Maia, I agree that it’s frustrating that the amount of control put on methadone and suboxone clinics is much more than that of opiates. Rather than step down the controls at the level of the clinic, we need to step up the levels of control with regard to opiate prescriptions. For Utah, there is only one place that our pill supply comes from: doctors- we have a higher overdose rate than the majority of the nation and while individuals have to show their ID for a short supply of sleeping pills, no one is scanning ID’s for drugs that kill one person every 24 minutes in the US.
I’ve appreciated reading your respective opinions.
Rebecca Jo Breiman, LSUDC (Substance Use Disorders Counselor)

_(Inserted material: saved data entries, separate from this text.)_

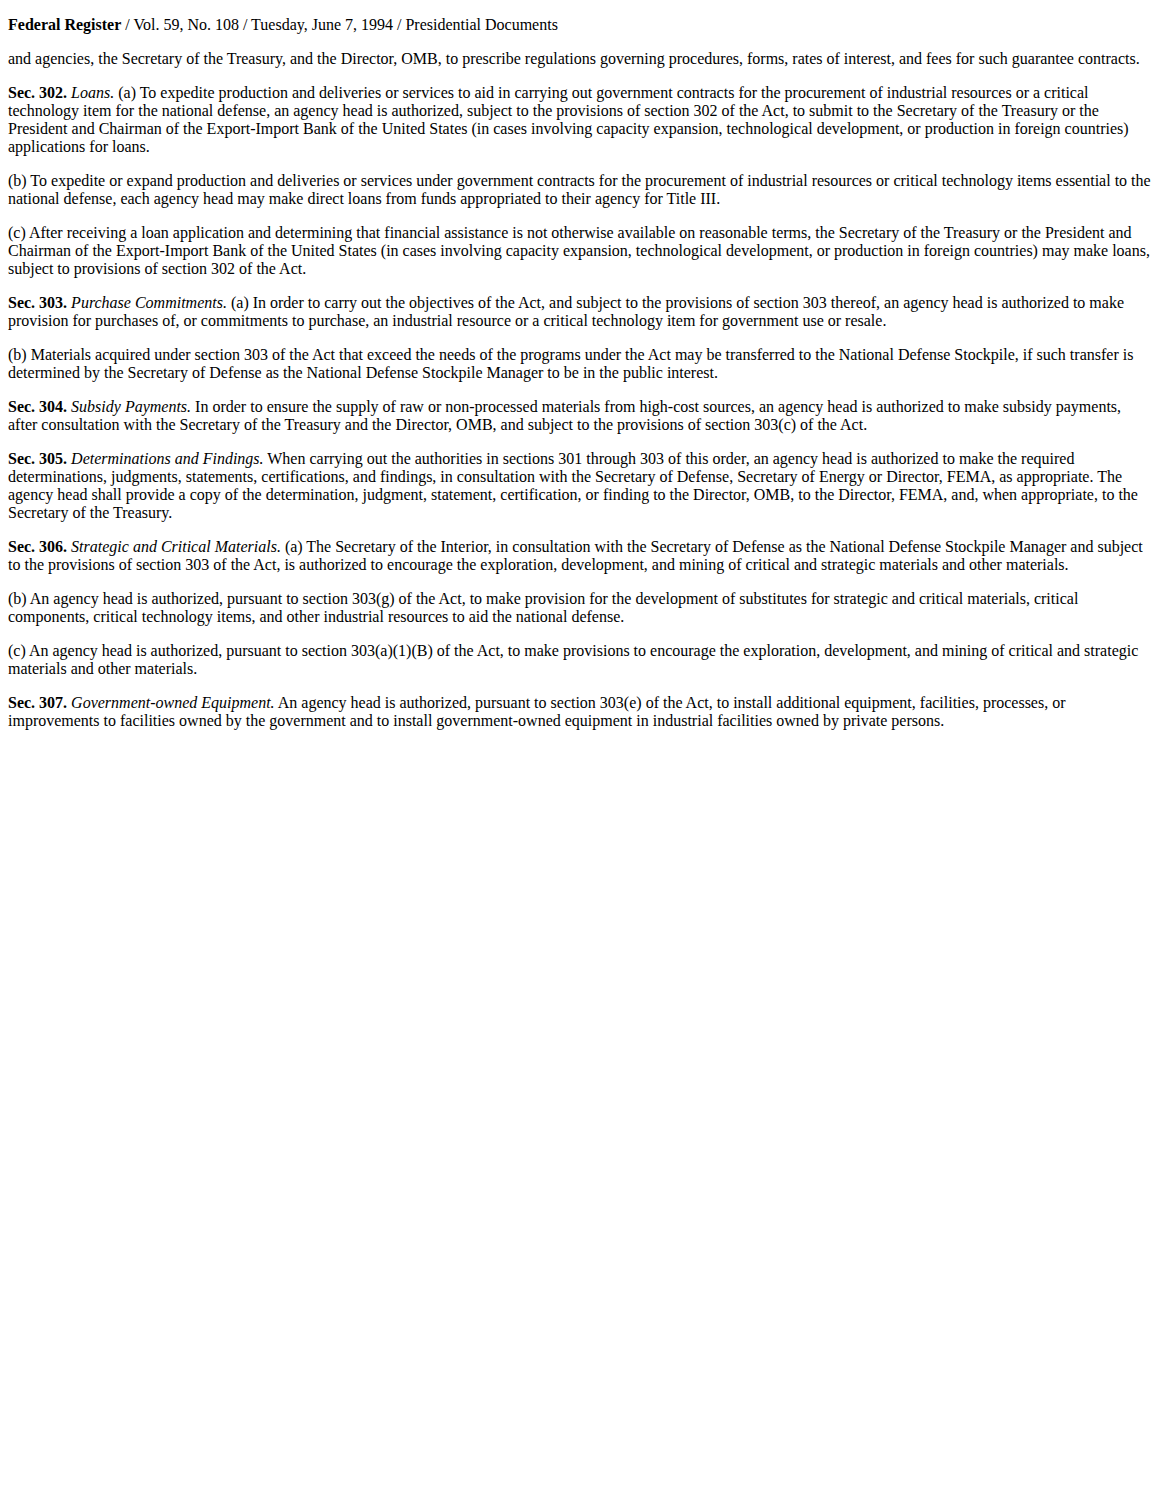Federal Register / Vol. 59, No. 108 / Tuesday, June 7, 1994 / Presidential Documents
and agencies, the Secretary of the Treasury, and the Director, OMB, to prescribe regulations governing procedures, forms, rates of interest, and fees for such guarantee contracts.
Sec. 302. Loans. (a) To expedite production and deliveries or services to aid in carrying out government contracts for the procurement of industrial resources or a critical technology item for the national defense, an agency head is authorized, subject to the provisions of section 302 of the Act, to submit to the Secretary of the Treasury or the President and Chairman of the Export-Import Bank of the United States (in cases involving capacity expansion, technological development, or production in foreign countries) applications for loans.
(b) To expedite or expand production and deliveries or services under government contracts for the procurement of industrial resources or critical technology items essential to the national defense, each agency head may make direct loans from funds appropriated to their agency for Title III.
(c) After receiving a loan application and determining that financial assistance is not otherwise available on reasonable terms, the Secretary of the Treasury or the President and Chairman of the Export-Import Bank of the United States (in cases involving capacity expansion, technological development, or production in foreign countries) may make loans, subject to provisions of section 302 of the Act.
Sec. 303. Purchase Commitments. (a) In order to carry out the objectives of the Act, and subject to the provisions of section 303 thereof, an agency head is authorized to make provision for purchases of, or commitments to purchase, an industrial resource or a critical technology item for government use or resale.
(b) Materials acquired under section 303 of the Act that exceed the needs of the programs under the Act may be transferred to the National Defense Stockpile, if such transfer is determined by the Secretary of Defense as the National Defense Stockpile Manager to be in the public interest.
Sec. 304. Subsidy Payments. In order to ensure the supply of raw or non-processed materials from high-cost sources, an agency head is authorized to make subsidy payments, after consultation with the Secretary of the Treasury and the Director, OMB, and subject to the provisions of section 303(c) of the Act.
Sec. 305. Determinations and Findings. When carrying out the authorities in sections 301 through 303 of this order, an agency head is authorized to make the required determinations, judgments, statements, certifications, and findings, in consultation with the Secretary of Defense, Secretary of Energy or Director, FEMA, as appropriate. The agency head shall provide a copy of the determination, judgment, statement, certification, or finding to the Director, OMB, to the Director, FEMA, and, when appropriate, to the Secretary of the Treasury.
Sec. 306. Strategic and Critical Materials. (a) The Secretary of the Interior, in consultation with the Secretary of Defense as the National Defense Stockpile Manager and subject to the provisions of section 303 of the Act, is authorized to encourage the exploration, development, and mining of critical and strategic materials and other materials.
(b) An agency head is authorized, pursuant to section 303(g) of the Act, to make provision for the development of substitutes for strategic and critical materials, critical components, critical technology items, and other industrial resources to aid the national defense.
(c) An agency head is authorized, pursuant to section 303(a)(1)(B) of the Act, to make provisions to encourage the exploration, development, and mining of critical and strategic materials and other materials.
Sec. 307. Government-owned Equipment. An agency head is authorized, pursuant to section 303(e) of the Act, to install additional equipment, facilities, processes, or improvements to facilities owned by the government and to install government-owned equipment in industrial facilities owned by private persons.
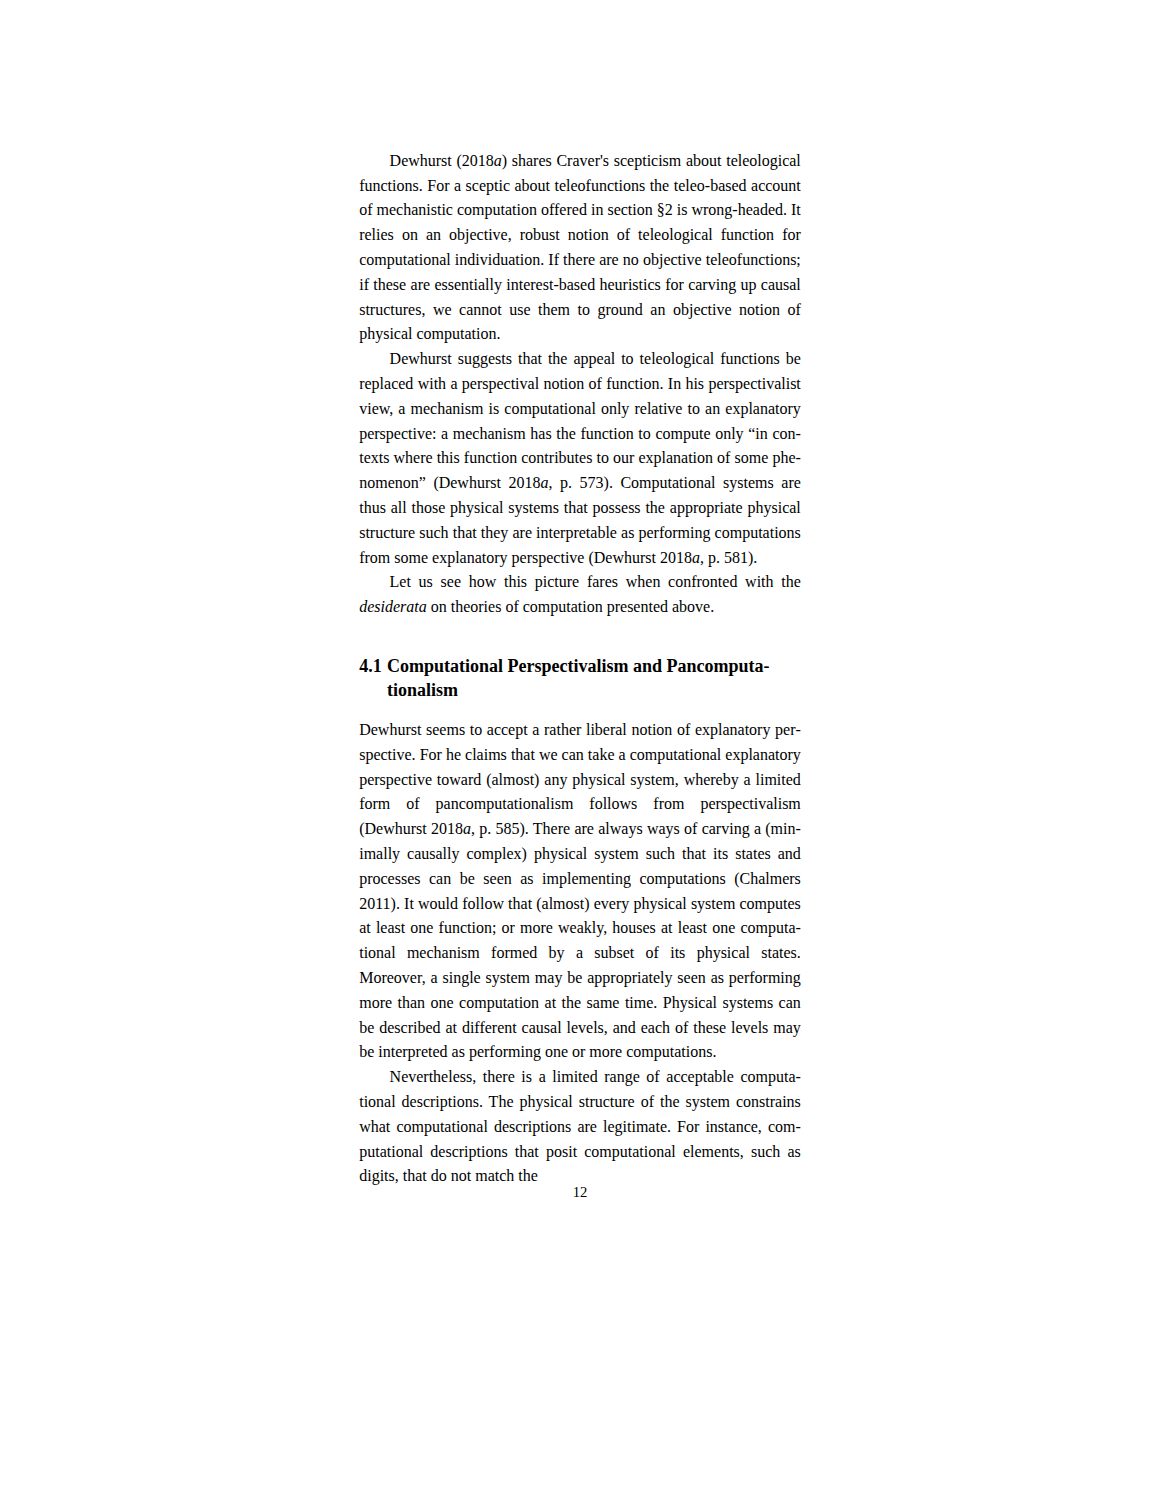Dewhurst (2018a) shares Craver's scepticism about teleological functions. For a sceptic about teleofunctions the teleo-based account of mechanistic computation offered in section §2 is wrong-headed. It relies on an objective, robust notion of teleological function for computational individuation. If there are no objective teleofunctions; if these are essentially interest-based heuristics for carving up causal structures, we cannot use them to ground an objective notion of physical computation.
Dewhurst suggests that the appeal to teleological functions be replaced with a perspectival notion of function. In his perspectivalist view, a mechanism is computational only relative to an explanatory perspective: a mechanism has the function to compute only “in contexts where this function contributes to our explanation of some phenomenon” (Dewhurst 2018a, p. 573). Computational systems are thus all those physical systems that possess the appropriate physical structure such that they are interpretable as performing computations from some explanatory perspective (Dewhurst 2018a, p. 581).
Let us see how this picture fares when confronted with the desiderata on theories of computation presented above.
4.1 Computational Perspectivalism and Pancomputa-tionalism
Dewhurst seems to accept a rather liberal notion of explanatory perspective. For he claims that we can take a computational explanatory perspective toward (almost) any physical system, whereby a limited form of pancomputationalism follows from perspectivalism (Dewhurst 2018a, p. 585). There are always ways of carving a (minimally causally complex) physical system such that its states and processes can be seen as implementing computations (Chalmers 2011). It would follow that (almost) every physical system computes at least one function; or more weakly, houses at least one computational mechanism formed by a subset of its physical states. Moreover, a single system may be appropriately seen as performing more than one computation at the same time. Physical systems can be described at different causal levels, and each of these levels may be interpreted as performing one or more computations.
Nevertheless, there is a limited range of acceptable computational descriptions. The physical structure of the system constrains what computational descriptions are legitimate. For instance, computational descriptions that posit computational elements, such as digits, that do not match the
12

Informative commentary – I am thankful for the facts – Does someone know where my assistant might get ahold of a sample a form form to edit ?
This is a great blog post. I have been struggling with personal addiction issues for 10 years and have found reaching out online to seek the advice of others has helped me through the good and bad time. I have always had relationship issues because of my addiction and have started to follow the advice of Dr. Robi Ludwig. I saw her on a tv show once and I really appreciated her take on current psychological issues. I have been following her twitter for updates and advice https://twitter.com/drrobiludwig?lang=en
Blocking any receptors in the brain, to me, is not a long term option.This strongly suggests that set and setting are extremely important factors here, at least as important as supply.This remains a conversation about “we think using drugs is immoral and we don’t care if you die to prove our point” and it’s sickening.